Robert "Bob" Campbell

There is no-one in Scottish, indeed British football, who did more to forge not just his local game but the wider, modern, arguably global one for so little recognition presently than Robert "Bob" Campbell.

He was a Perthshire man throughout his life, born in 1872 in Killen in Breadalbane. His mother was local from Drumcharry above Kenmore, his father then a policeman originally from Duthill in Inverness-shire, who moved within the county with the job, eventually being posted to Perth itself, there leaving the force to become an Insurance Agent and then a hotelier. 

Thus it was that Campbell grew up in Perth, on leaving school became an Apprentice Law Clerk and joined recently-formed, local St.

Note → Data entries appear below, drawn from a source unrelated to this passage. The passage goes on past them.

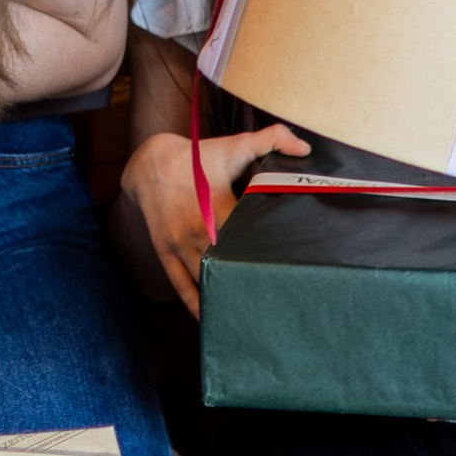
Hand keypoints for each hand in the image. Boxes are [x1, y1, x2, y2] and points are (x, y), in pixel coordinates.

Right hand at [118, 120, 308, 317]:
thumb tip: (305, 149)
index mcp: (217, 205)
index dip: (266, 252)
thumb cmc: (199, 156)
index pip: (247, 236)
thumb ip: (271, 138)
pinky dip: (194, 303)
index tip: (286, 267)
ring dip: (223, 294)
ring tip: (247, 316)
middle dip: (247, 281)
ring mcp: (179, 243)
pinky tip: (208, 318)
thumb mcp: (234, 144)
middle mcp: (197, 229)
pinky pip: (179, 284)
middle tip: (274, 302)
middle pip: (227, 264)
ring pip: (204, 278)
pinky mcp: (165, 251)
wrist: (150, 162)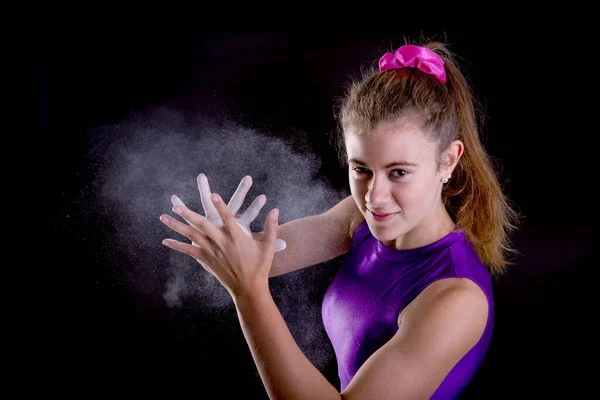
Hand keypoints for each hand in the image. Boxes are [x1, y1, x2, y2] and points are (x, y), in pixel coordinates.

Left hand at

Johnstone, turning out for the first team as a defender. The club at the time was amateur, playing at a level no higher than The Perthshire Cup, with a first Scottish Cup appearance in 18886, and continued to do so as Bob briefly moved to Edinburgh to complete qualification as a solicitor. However, he returned in 1901, went into practice and at not quite thirty turned his hand to football administration, from which point his achievements both for club and country can simply be listed with particular emphasis on 1927 to 1933, when through largely his efforts a rift between Scottish junior and British, senior football, the "Intermediate Dispute", was resolved, as were the American Soccer Wars, Scottish international football was instigated, he himself going to Canada, British, perhaps World international football preserved, and St. Johnstone became first a professional club and then a top-flight one with a ground to match.  

Soon after returning to Perth in 1901 Bob Campbell would in 1903 marry. His bride was local girl, Henrietta Hampton, with whom he would have seven children, two boys and five girls. And the family would settle into a house, named for the village, in which his mother had been born, that would remain home for a quarter of a century, indeed until his passing in 1938 at the age of just sixty-five, with an argument to be made that he had in part worked himself for sport, club and country to an early grave. He would be buried in Perth's Wellshills Cemetery, there to joined by Henrietta in 1965 and several of his children.